I think this behaviour is as documented:

https://metacpan.org/pod/Moo::Role#CLEANING-UP-IMPORTS
"Moo::Role cleans up its own imported methods and any imports declared
before the use Moo::Role statement automatically. Anything imported
after use Moo::Role will be composed into consuming packages."

That is: since the wrapped "has" in each role isn't one of Moo::Role's
own imported methods, and it's (necessarily) added after Moo::Role is
imported, and it isn't cleaned up in any other way, Moo::Role is
behaving as documented.

I suspect the simplest workaround is to add "use namespace::clean" to
each role; this will remove the wrapped "has" routines.

> To partially answer my own question, it appears that if I use "with" once
> for each role it works fine, for example:
>
> {
>     package SJQ::Baz;
>     use Moo;
>
>     with 'SJQ::Role::Foo';
>     with 'SJQ::Role::Bar';
>
>     use namespace::clean;
> }

That means something slightly different, which is why it doesn't yield
the exception you've seen. Using one "with" for several roles composes
the roles simultaneously-ish, specifically so that method conflicts
are detected. Using multiple "with" calls composes them serially, and
therefore does conflict detection serially, too.
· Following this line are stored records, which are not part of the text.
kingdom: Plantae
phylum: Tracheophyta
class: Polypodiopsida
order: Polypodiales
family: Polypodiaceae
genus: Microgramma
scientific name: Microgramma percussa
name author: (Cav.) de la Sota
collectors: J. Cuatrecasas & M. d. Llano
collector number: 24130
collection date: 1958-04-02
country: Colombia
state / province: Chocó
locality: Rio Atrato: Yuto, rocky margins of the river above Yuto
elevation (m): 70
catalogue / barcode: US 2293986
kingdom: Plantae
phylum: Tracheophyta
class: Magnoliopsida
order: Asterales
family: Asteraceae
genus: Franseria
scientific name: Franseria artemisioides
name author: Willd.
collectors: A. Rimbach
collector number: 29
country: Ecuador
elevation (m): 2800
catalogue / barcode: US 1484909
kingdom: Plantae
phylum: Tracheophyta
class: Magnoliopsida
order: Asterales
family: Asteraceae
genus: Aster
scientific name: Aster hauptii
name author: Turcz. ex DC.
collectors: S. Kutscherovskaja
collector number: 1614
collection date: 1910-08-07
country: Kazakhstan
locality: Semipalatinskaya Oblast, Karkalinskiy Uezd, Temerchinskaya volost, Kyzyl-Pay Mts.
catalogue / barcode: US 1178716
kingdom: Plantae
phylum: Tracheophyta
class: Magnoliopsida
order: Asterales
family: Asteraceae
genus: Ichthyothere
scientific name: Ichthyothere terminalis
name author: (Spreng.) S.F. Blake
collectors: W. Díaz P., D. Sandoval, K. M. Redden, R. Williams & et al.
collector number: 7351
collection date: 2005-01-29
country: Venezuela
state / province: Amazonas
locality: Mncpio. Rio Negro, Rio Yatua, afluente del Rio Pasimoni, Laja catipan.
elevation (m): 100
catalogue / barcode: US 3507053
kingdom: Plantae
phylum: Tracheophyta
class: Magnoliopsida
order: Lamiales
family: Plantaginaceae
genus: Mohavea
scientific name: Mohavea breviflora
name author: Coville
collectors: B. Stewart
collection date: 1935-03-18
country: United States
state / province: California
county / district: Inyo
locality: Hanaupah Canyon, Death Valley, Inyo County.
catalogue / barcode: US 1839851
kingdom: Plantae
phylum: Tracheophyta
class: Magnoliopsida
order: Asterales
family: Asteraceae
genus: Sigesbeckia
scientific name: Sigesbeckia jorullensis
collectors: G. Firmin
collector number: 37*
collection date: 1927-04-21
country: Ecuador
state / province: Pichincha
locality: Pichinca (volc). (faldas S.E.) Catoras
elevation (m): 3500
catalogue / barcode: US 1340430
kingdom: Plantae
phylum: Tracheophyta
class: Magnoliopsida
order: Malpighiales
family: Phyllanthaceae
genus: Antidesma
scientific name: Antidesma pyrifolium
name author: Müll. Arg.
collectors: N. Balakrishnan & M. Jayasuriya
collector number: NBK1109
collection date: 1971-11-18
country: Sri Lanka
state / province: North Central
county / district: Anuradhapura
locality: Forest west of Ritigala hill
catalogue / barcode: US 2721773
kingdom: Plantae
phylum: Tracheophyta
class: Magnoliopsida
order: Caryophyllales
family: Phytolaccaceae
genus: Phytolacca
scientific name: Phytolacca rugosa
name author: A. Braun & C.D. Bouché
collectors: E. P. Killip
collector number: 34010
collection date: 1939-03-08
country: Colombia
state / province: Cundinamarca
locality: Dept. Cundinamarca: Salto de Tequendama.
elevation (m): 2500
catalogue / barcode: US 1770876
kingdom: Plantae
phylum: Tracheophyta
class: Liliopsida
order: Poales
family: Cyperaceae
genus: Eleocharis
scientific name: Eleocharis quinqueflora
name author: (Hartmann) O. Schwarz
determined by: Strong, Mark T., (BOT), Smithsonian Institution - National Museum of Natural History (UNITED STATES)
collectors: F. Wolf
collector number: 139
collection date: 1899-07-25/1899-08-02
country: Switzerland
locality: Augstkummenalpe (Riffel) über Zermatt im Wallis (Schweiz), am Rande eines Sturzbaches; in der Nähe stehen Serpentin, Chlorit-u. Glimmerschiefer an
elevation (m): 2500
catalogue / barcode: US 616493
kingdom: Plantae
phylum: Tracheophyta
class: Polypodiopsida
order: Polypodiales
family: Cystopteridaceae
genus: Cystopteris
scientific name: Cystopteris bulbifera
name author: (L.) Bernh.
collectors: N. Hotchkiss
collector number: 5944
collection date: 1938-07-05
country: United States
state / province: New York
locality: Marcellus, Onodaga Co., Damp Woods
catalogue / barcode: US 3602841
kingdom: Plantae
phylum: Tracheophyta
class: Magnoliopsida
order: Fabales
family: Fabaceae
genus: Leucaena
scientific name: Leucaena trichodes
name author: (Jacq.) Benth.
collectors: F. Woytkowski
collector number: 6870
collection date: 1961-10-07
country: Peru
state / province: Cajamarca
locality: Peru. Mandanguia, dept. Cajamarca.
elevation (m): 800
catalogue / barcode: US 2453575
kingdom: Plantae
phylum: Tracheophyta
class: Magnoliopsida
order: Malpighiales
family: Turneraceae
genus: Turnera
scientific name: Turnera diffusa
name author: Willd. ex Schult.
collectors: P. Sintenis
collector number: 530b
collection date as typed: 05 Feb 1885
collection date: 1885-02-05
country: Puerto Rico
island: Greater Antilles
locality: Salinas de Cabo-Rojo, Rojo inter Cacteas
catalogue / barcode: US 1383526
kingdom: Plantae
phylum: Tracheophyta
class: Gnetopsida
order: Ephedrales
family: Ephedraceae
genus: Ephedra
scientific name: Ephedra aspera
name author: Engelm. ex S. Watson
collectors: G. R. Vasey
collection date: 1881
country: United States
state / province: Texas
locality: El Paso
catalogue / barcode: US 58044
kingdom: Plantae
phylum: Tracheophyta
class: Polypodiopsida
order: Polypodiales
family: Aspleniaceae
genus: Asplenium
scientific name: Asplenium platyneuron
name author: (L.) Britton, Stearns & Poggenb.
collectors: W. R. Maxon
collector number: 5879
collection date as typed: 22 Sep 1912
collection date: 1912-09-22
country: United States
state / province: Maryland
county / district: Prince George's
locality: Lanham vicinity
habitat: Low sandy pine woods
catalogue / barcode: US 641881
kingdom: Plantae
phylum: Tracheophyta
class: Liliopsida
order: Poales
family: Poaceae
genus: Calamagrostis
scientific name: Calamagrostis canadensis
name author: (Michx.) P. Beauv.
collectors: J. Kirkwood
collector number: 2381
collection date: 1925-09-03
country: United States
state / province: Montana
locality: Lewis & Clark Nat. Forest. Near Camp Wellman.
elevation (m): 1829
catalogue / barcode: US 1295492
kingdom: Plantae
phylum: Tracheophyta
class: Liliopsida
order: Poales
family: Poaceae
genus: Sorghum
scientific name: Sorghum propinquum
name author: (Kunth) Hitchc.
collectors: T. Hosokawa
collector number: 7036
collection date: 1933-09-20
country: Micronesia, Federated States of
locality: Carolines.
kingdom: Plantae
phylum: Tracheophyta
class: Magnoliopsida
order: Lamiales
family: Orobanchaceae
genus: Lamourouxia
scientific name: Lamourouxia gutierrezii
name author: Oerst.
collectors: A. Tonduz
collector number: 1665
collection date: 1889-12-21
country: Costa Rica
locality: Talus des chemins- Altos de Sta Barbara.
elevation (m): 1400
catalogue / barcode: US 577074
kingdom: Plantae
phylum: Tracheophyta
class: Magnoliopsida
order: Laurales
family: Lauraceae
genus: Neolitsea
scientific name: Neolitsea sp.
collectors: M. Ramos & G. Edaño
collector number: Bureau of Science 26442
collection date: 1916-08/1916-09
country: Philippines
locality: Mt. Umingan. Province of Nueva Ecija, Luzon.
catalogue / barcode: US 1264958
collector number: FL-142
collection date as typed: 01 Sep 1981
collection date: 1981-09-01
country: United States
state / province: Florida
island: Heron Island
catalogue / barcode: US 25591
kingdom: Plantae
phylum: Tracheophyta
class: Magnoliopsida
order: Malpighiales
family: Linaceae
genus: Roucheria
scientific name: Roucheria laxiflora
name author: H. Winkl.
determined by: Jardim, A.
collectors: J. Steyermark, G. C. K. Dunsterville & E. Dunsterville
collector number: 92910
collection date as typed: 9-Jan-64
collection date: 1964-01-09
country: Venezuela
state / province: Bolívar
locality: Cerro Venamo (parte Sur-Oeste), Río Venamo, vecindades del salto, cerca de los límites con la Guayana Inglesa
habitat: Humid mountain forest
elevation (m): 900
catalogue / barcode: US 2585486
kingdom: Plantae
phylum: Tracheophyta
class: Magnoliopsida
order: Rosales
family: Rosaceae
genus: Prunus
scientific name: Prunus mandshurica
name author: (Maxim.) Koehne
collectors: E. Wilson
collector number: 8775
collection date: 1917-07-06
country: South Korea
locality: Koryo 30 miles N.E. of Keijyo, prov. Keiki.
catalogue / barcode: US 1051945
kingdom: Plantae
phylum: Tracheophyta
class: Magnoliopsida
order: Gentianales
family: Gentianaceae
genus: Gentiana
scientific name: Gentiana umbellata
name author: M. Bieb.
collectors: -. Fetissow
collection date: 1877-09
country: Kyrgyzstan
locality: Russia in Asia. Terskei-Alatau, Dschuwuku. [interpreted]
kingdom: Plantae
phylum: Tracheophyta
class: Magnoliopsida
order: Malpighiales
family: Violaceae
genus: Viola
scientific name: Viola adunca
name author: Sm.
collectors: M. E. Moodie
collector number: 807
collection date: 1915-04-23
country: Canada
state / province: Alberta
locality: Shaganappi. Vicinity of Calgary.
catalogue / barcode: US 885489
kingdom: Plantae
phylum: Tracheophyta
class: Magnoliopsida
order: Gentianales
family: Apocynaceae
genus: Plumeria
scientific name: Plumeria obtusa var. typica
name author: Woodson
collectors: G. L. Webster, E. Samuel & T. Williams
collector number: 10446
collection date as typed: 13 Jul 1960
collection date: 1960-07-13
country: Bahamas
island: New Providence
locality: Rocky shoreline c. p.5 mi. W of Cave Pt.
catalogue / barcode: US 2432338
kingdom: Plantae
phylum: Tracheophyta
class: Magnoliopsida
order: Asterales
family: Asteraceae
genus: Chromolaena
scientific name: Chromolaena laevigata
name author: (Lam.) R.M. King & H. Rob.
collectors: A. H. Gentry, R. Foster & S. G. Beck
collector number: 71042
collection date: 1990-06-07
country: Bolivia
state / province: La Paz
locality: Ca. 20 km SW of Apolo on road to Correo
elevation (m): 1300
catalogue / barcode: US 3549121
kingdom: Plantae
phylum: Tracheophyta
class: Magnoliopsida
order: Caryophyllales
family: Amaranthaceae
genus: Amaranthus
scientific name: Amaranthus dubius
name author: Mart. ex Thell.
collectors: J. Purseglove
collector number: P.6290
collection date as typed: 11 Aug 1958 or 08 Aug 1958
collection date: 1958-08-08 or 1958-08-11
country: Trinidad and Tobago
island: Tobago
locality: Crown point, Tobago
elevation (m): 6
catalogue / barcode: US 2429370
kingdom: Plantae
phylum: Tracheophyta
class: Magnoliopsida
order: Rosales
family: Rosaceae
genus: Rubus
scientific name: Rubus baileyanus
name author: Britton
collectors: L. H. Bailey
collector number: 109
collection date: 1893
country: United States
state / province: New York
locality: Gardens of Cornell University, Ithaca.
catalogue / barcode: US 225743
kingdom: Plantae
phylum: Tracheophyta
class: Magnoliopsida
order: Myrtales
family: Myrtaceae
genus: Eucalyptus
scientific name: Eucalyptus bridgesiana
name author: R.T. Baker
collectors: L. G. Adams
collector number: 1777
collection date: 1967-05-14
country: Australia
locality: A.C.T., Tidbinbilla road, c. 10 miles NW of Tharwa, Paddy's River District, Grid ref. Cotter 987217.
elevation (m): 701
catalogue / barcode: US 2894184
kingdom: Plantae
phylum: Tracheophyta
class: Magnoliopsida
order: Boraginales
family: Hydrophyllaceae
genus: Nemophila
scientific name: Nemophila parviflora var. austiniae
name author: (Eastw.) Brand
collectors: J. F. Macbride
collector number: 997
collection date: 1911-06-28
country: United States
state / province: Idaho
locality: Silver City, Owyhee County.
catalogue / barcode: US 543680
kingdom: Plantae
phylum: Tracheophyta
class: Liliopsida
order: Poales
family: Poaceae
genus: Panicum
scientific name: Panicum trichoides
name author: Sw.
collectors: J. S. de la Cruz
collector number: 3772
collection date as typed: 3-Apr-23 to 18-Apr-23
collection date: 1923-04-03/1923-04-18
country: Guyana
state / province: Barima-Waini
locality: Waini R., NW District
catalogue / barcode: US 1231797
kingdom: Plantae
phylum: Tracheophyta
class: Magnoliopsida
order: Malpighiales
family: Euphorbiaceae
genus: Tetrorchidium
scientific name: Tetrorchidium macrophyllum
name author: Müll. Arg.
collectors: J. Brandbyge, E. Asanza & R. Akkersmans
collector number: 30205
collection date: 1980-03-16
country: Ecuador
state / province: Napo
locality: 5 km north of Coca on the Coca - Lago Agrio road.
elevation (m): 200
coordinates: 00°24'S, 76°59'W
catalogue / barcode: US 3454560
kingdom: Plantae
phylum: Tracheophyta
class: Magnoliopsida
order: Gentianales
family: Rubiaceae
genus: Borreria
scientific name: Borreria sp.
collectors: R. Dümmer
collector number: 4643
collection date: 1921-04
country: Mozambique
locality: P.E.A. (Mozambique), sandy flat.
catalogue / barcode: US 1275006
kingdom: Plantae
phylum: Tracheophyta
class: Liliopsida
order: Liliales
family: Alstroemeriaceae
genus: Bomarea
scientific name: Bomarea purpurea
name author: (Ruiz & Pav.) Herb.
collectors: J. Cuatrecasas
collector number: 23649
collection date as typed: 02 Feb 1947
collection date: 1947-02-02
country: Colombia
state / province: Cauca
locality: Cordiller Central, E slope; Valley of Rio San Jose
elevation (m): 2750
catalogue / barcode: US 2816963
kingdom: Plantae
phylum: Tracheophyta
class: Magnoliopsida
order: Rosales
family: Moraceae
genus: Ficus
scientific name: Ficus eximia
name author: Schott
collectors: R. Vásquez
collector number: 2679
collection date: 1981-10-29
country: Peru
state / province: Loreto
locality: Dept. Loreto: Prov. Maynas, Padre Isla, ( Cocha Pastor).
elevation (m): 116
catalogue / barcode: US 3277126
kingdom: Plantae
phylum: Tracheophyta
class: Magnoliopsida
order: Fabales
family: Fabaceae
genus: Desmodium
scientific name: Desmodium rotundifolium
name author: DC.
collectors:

So the "has" in your
::Foo gets installed as a method in ::Baz first; then the "has" in
::Bar is ignored, because Foo's "has" is treated as a method that the
class has implemented (which is one way to resolve a genuine role
method conflict).

A good rule of thumb is to use serial role composition only when you
know exactly why you're doing that (which is normally going to be to
resolve a method conflict in favour of the implementation provided by
one of the roles). In this case, my guess is that you're going to be
better off fixing the spurious conflict, rather than papering over it.